Planned Burns Coming to 10,000 Acres Across Okanogan-Wenatchee National Forest

Fight fire with fire, as the saying goes. And this spring, that’s the plan on the Okanogan-Wenatchee National Forest. Marcus Bellissimo reports on planned burns across Central Washington.
This spring, firefighters across Central Washington will conduct prescribed burns on National Forest lands to restore forest health and fire resiliency. Okanogan-Wenatchee National Forest Fire Management Officer Rob Allen said they’ve identified some 10,000 acres from Naches to Tonasket.
In Chelan County, that include 500 acres on Grouse Mountain and 500 south of Peshastin, 124 up Bear Mountain, 550 along Fishpole and Natapoc above Fish Lake and nearly 2,000 acres in the forests above Lake Chelan.

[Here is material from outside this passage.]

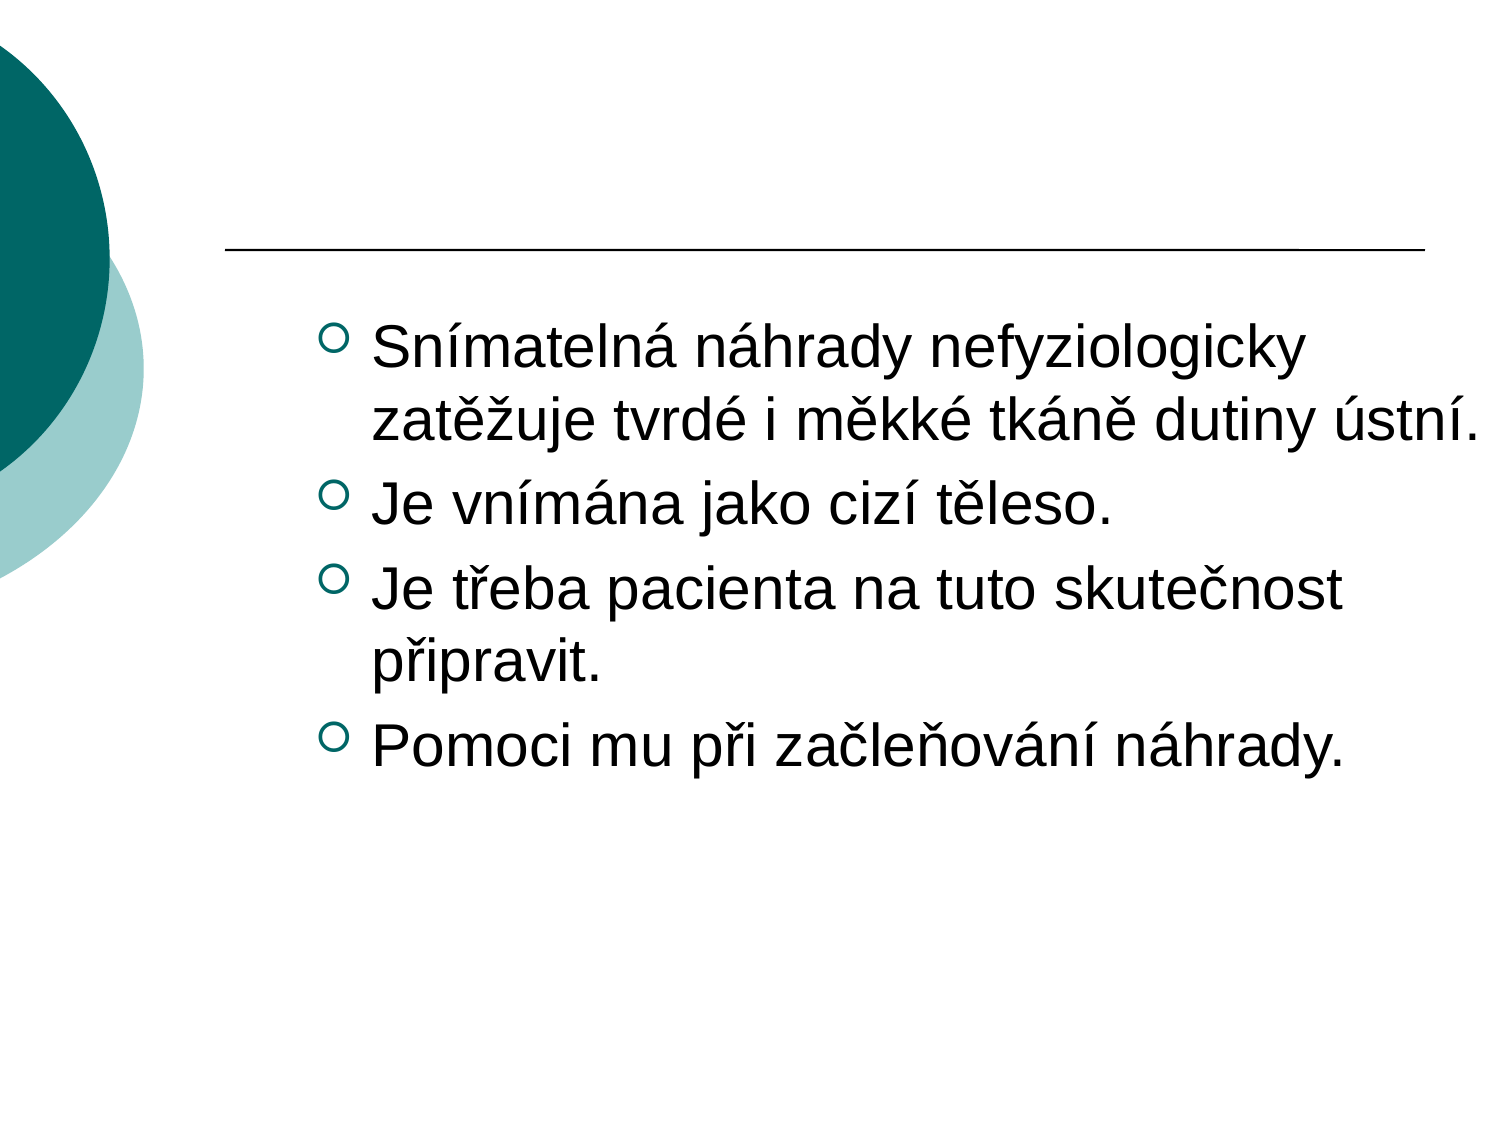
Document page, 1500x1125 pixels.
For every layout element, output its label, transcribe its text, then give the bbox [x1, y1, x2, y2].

list Snímatelná náhrady nefyziologicky zatěžuje tvrdé i měkké tkáně dutiny ústní. Je vnímána jako cizí těleso. Je třeba pacienta na tuto skutečnost připravit. Pomoci mu při začleňování náhrady. [299, 299, 1500, 975]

Allen said as wildfires were advancing towards the communities of Ardenvoir and Winthrop last fall, decades of proactive thinning and prescribed fire robbed those fires of fuel and allowed firefighters a safer place to make a stand. Allen said all planned burns are weather dependent – conditions like temperature, wind, fuel moisture and ventilation for smoke. When these criteria are met, firefighters implement, monitor, and patrol each burn to ensure it meets forest health and public safety goals including air quality.
Someone must of mis-calculated because the smoke across Lake Chelan is hazardous again. Can’t see up lake at all and it’s difficult to see across the lake at Manson at 4PM on April 17, 2019 at 1300 feet elevation. . No information locally that I could find until I discover your plan to prescribe burn. Apparently inversions are not part of your calculations because this is not rising but spreading wide.